Extracted information:
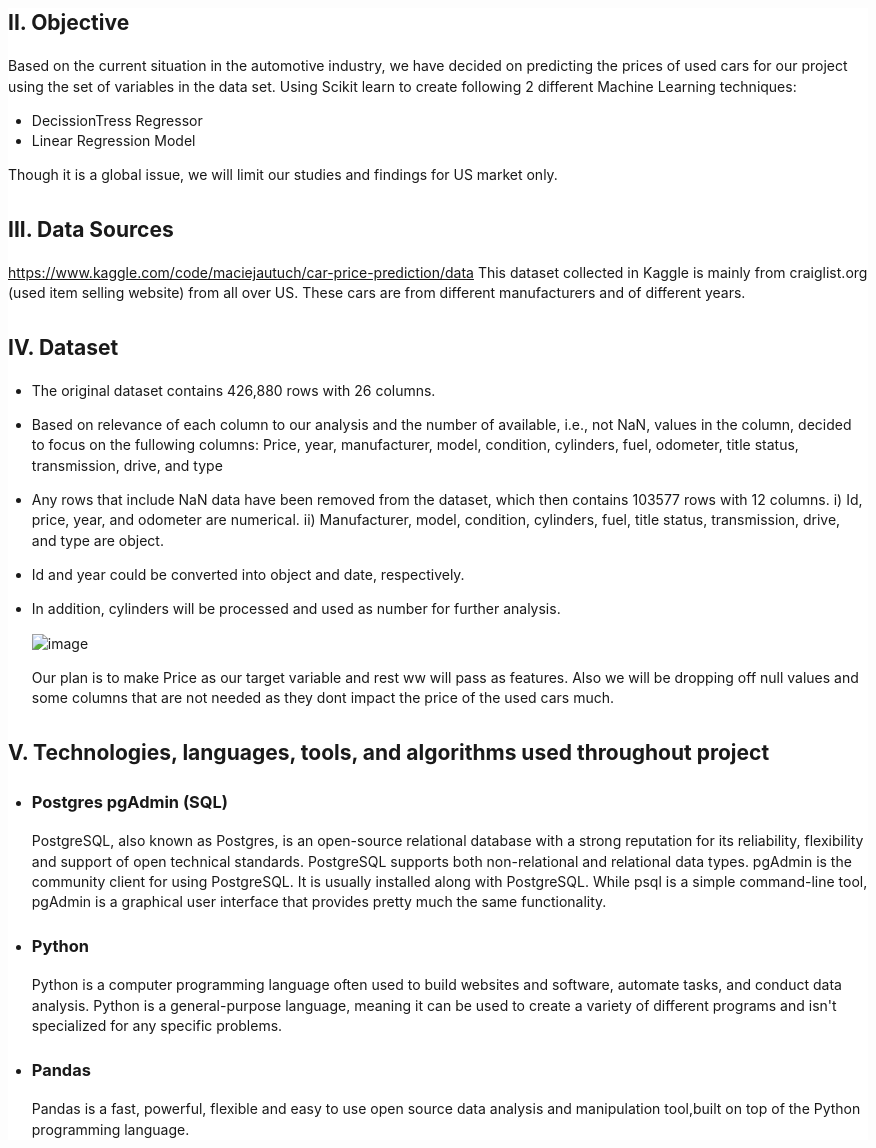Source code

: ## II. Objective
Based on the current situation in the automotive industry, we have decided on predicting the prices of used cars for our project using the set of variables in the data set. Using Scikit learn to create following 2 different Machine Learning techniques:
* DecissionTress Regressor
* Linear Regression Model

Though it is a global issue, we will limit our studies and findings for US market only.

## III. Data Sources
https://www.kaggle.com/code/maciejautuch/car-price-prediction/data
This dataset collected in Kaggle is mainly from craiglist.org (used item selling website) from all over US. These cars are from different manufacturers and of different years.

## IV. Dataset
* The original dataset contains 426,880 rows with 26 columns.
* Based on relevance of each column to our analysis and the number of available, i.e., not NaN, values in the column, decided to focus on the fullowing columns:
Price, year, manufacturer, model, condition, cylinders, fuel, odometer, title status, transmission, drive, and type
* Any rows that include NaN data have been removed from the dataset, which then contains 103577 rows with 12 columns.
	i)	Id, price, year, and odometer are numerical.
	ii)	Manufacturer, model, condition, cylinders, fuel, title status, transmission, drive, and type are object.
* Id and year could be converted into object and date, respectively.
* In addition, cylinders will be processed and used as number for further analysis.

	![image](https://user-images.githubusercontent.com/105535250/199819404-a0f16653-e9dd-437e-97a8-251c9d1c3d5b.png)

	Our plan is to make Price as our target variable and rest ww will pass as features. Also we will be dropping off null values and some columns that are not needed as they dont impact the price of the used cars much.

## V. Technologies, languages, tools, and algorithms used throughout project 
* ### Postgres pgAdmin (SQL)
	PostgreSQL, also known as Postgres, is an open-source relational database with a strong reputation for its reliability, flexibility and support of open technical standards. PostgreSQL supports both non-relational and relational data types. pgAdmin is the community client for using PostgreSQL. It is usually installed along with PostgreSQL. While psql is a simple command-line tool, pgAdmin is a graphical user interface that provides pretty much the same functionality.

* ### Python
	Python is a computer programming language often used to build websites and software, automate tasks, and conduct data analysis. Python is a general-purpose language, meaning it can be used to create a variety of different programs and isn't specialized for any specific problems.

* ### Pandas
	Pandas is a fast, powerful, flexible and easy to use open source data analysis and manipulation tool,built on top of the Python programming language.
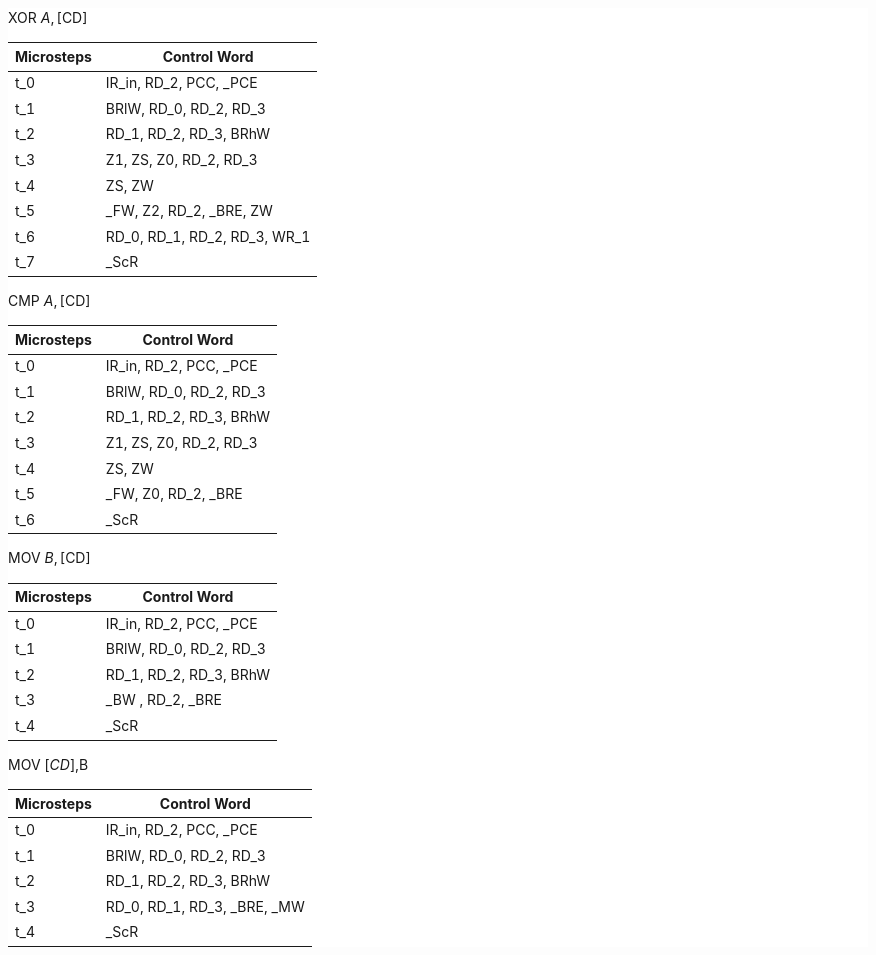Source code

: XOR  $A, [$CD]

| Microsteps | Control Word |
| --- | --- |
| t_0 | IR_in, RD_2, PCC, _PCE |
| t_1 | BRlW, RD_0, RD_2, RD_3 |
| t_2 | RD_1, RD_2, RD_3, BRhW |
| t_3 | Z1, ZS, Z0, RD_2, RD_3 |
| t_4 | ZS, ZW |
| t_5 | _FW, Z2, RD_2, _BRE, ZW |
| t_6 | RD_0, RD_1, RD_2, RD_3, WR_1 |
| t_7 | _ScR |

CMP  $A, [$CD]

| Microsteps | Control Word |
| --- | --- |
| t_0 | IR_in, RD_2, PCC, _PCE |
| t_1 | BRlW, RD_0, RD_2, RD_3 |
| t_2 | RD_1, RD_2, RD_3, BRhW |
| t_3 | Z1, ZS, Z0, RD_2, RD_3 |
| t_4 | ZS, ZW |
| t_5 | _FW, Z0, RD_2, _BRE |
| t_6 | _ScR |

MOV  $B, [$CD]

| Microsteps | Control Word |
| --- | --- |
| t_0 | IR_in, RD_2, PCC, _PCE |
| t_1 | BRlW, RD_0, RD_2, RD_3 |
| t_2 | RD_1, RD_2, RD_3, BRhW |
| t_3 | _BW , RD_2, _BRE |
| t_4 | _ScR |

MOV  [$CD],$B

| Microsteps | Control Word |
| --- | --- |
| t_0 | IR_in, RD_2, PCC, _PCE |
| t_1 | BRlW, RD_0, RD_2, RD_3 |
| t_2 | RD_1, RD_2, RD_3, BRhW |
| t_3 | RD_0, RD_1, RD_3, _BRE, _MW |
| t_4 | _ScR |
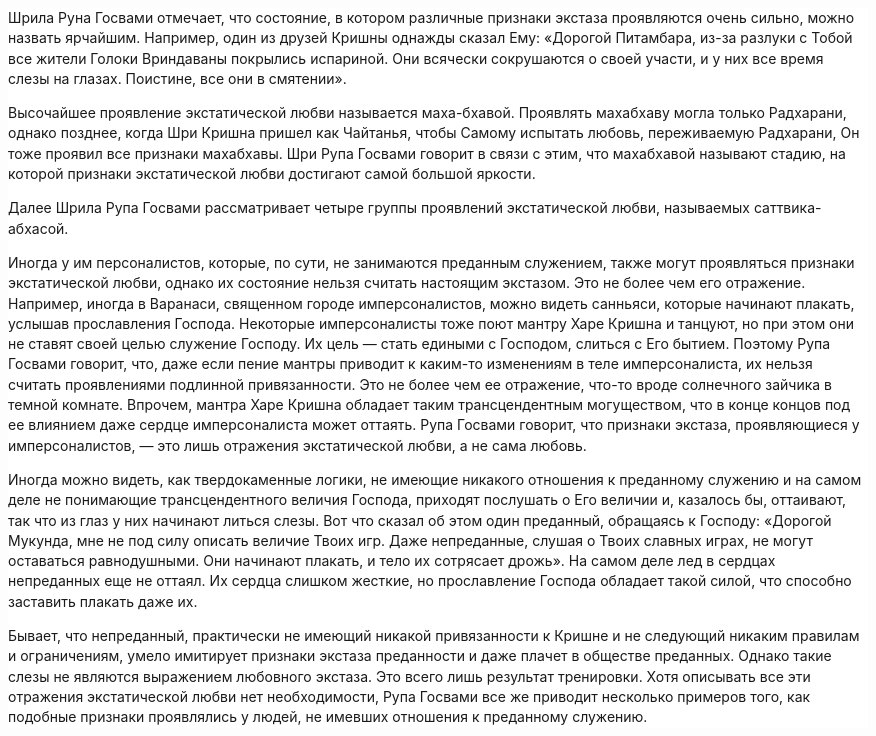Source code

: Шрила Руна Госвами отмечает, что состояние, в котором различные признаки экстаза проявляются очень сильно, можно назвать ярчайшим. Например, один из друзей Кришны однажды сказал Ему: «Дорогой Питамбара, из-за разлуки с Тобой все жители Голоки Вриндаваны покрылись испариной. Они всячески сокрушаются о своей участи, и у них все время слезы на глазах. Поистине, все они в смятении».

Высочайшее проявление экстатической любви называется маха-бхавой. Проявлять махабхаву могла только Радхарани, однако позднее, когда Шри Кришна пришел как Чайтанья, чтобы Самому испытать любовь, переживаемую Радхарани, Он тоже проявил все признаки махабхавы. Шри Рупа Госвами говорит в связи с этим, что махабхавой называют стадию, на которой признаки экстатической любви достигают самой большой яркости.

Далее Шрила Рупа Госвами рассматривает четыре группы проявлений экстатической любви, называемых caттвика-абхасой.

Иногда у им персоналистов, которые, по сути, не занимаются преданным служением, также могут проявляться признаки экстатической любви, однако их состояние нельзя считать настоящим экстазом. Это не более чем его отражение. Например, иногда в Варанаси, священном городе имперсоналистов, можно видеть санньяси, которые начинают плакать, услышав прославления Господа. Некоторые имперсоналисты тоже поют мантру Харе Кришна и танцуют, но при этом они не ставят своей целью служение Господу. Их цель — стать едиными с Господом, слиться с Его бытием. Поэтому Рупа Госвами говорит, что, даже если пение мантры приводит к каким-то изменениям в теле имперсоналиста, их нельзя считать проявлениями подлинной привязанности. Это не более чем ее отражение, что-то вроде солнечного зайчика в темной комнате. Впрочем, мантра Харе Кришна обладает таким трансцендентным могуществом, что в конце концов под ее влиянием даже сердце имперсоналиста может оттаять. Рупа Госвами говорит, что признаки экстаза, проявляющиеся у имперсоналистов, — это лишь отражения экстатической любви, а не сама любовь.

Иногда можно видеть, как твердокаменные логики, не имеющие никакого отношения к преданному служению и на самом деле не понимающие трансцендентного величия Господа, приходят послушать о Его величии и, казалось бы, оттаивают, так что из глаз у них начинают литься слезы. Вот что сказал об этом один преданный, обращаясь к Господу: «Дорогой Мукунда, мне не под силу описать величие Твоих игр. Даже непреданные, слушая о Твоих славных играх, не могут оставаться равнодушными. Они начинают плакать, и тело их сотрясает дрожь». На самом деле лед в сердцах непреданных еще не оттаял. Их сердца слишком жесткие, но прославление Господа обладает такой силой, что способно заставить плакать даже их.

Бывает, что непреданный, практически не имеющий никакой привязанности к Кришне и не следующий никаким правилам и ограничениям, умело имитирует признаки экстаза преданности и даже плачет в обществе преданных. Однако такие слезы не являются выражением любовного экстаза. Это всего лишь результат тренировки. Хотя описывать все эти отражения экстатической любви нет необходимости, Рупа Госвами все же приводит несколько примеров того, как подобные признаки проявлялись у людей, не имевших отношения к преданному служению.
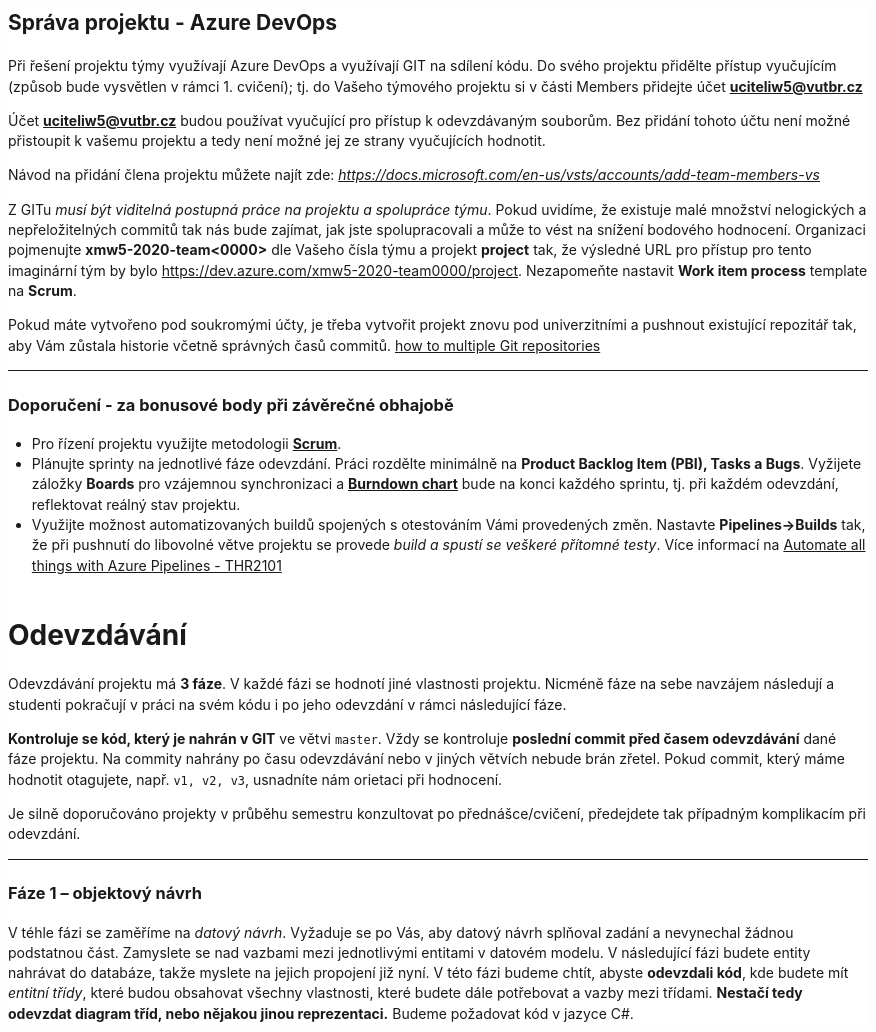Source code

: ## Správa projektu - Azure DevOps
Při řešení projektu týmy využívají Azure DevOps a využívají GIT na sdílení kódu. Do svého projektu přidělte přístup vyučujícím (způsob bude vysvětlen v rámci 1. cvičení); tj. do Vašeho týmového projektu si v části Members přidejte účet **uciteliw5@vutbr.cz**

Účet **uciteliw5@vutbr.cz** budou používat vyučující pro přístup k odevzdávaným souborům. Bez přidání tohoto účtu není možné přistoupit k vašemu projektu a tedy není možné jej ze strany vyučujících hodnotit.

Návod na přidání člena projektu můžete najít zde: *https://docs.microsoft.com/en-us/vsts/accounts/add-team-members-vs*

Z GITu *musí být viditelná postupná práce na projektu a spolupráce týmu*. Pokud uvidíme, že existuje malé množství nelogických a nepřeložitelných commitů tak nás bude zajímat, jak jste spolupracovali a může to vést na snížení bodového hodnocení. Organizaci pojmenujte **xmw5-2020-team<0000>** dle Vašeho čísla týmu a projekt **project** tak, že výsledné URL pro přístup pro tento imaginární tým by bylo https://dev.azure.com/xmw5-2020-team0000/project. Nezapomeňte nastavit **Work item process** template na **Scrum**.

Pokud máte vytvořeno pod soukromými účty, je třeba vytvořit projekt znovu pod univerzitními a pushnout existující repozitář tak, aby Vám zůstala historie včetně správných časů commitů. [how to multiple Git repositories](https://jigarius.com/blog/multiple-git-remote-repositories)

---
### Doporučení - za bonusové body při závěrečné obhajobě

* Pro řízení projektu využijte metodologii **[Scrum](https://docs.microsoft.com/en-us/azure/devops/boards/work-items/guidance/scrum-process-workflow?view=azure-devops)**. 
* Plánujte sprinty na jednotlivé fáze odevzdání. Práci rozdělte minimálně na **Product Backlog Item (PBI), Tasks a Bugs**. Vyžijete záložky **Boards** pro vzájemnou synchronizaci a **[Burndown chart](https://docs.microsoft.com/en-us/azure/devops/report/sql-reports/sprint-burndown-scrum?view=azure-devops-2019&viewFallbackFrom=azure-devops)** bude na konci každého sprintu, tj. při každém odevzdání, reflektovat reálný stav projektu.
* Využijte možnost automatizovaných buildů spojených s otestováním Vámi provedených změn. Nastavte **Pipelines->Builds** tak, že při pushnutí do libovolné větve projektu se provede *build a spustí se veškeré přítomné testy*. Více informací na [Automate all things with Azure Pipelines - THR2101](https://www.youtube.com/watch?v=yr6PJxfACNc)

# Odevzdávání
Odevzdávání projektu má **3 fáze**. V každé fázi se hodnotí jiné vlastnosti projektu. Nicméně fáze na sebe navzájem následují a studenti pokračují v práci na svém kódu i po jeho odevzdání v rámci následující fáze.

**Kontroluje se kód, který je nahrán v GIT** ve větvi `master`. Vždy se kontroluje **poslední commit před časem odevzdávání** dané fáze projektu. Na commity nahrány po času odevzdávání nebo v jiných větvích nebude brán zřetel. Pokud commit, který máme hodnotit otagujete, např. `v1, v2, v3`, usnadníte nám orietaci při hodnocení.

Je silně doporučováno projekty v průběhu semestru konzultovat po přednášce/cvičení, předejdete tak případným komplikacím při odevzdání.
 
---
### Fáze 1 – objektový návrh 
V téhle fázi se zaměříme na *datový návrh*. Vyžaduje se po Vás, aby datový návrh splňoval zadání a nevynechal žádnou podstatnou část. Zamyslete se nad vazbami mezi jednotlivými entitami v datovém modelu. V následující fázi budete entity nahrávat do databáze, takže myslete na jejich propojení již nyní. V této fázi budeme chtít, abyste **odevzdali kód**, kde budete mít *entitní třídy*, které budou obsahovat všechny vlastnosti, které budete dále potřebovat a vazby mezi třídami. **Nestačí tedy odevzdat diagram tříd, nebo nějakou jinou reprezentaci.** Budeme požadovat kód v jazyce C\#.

Try it:
Find "## III. Data Sources" in the entries above and copy that whole line exactly, then each line after it through the line that contains "## IV. Dataset".

Answer section:
## III. Data Sources
https://www.kaggle.com/code/maciejautuch/car-price-prediction/data
This dataset collected in Kaggle is mainly from craiglist.org (used item selling website) from all over US. These cars are from different manufacturers and of different years.

## IV. Dataset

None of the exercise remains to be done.